Un drame familial à Sèvremoine : un bébé de 11 mois succombe à une intoxication à la méthadone
L'horreur a frappé la commune de Sèvremoine, dans le Maine-et-Loire, où un couple de trentenaires a été mis en examen et placé en détention provisoire dans le cadre de l'enquête sur la mort tragique de leur bébé de 11 mois. L'enfant a été retrouvé sans vie le 10 novembre 2025 au domicile familial, un événement qui a plongé la localité dans l'effroi et suscité une vive émotion.
Une découverte macabre et une autopsie révélatrice
Le nourrisson a été découvert inanimé par sa grand-mère au petit matin, selon les informations rapportées par Ouest-France. Malgré l'intervention rapide des secours, toutes les tentatives de réanimation sont restées vaines, et le décès a dû être constaté sur place. Les parents, âgés de 34 et 37 ans, étaient absents au moment des faits, ajoutant une dimension troublante à cette affaire déjà complexe.

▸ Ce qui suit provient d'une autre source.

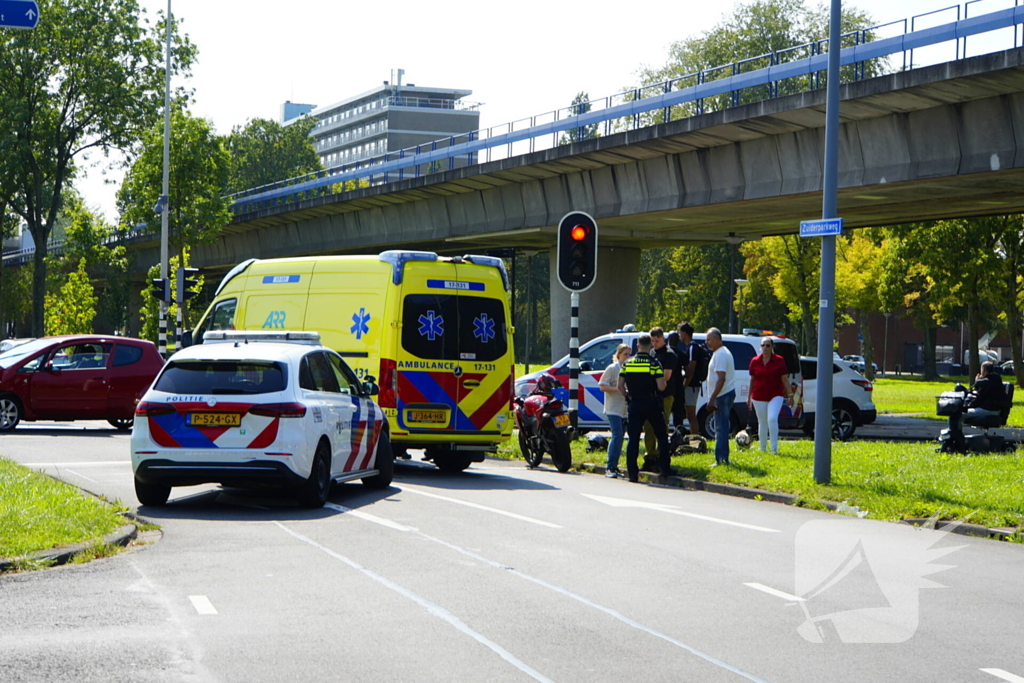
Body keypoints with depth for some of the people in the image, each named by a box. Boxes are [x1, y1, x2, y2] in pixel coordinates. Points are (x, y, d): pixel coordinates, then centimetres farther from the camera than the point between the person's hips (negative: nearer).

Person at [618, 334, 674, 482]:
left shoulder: (628, 363, 2)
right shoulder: (654, 363, -8)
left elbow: (620, 386, 3)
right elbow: (661, 386, -14)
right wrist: (663, 383, 8)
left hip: (634, 405, 2)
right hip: (652, 405, -2)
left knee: (633, 439, 4)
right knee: (662, 436, 11)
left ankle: (632, 473, -1)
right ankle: (665, 469, 7)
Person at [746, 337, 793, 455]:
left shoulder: (779, 360, 0)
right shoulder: (755, 361, 5)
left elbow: (785, 379, 3)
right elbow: (752, 379, 11)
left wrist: (790, 395, 0)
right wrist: (749, 397, 13)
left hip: (775, 395, -2)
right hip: (759, 397, 2)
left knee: (772, 419, -19)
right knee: (762, 423, 8)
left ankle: (774, 448, -15)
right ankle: (763, 449, 21)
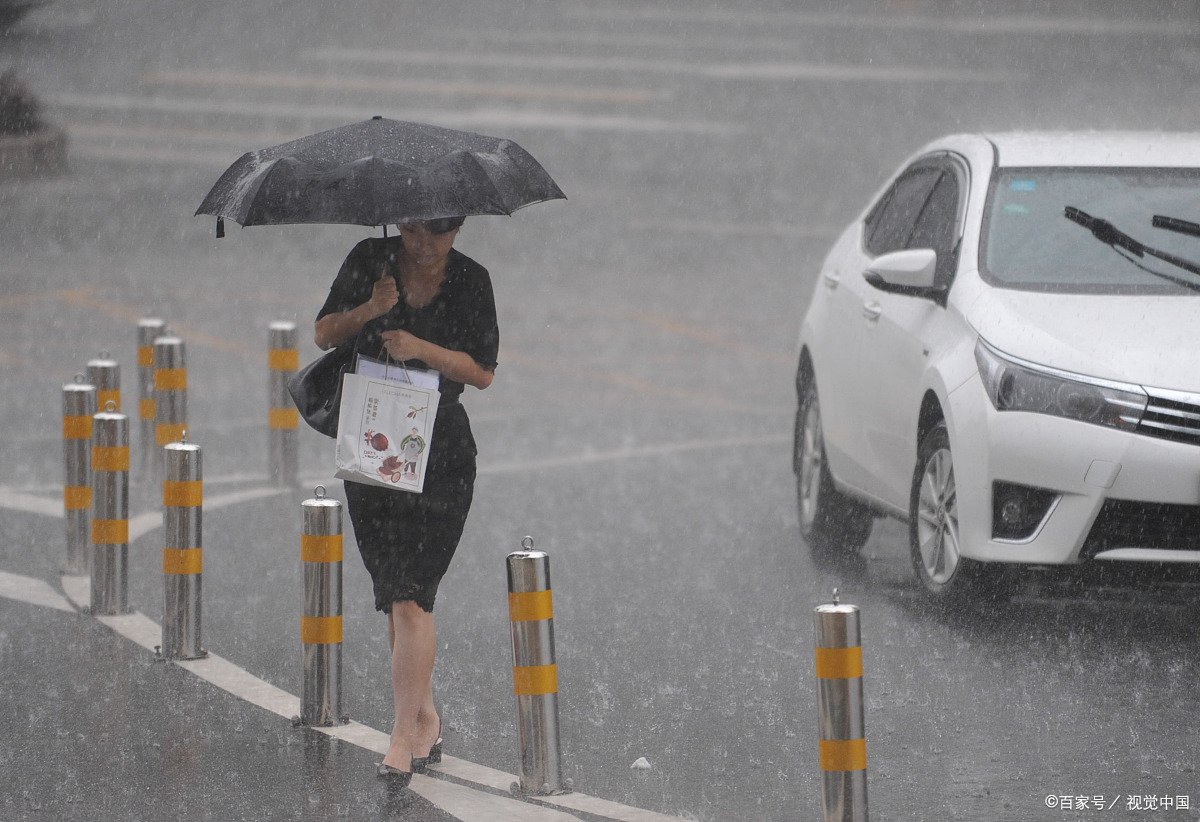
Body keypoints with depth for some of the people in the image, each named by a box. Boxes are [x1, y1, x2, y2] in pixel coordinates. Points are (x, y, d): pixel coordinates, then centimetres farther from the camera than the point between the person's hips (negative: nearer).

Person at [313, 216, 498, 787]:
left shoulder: (470, 282, -2)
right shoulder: (370, 261, 1)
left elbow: (483, 372, -3)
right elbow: (323, 334, 4)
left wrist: (422, 349, -18)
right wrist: (367, 311, -15)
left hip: (441, 455, -3)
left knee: (410, 596, -11)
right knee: (397, 595, 8)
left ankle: (403, 737, -9)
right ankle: (426, 717, 22)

Une perquisition menée au domicile a permis de mettre au jour de la méthadone, un opiacé de synthèse couramment utilisé dans les traitements de substitution aux opiacés. L'autopsie, réalisée peu après, a confirmé les pires craintes : l'enfant est mort d'une intoxication mortelle à cette substance, révélant un scénario dramatique et préoccupant.
Des analyses toxicologiques accablantes et des violences antérieures
Les analyses toxicologiques approfondies ont montré que le bébé avait ingéré une dose létale de méthadone, suffisante pour causer son décès. Mais les révélations ne s'arrêtent pas là : les examens ont également mis en évidence des traces plus anciennes de cocaïne, de cannabis et d'antalgiques opioïdes dans son organisme, suggérant une exposition répétée à des substances dangereuses.
En outre, des signes de violences antérieures ont été détectés, corroborant les inquiétudes soulevées par un signalement pour maltraitance effectué avant le décès. Ces éléments peignent le portrait d'une situation familiale extrêmement préoccupante, où la sécurité et le bien-être de l'enfant semblent avoir été gravement compromis.
Une enquête minutieuse et des mises en examen
Après plusieurs mois d'enquête menée par les gendarmes de Cholet, les parents ont été placés en garde à vue le 4 mars 2026, puis présentés à un juge le 6 mars 2026. Ils ont été officiellement mis en examen pour violences sur mineur et incarcérés, marquant une étape cruciale dans la poursuite de la justice.
La grand-mère, soupçonnée d'avoir pu administrer la substance toxique, a quant à elle été placée sous contrôle judiciaire, tandis que l'enquête se poursuit pour élucider tous les aspects de ce drame. Cette affaire soulève des questions profondes sur la protection de l'enfance et les mécanismes de prévention des maltraitances, dans un contexte où les signalements antérieurs n'ont pas suffi à éviter le pire.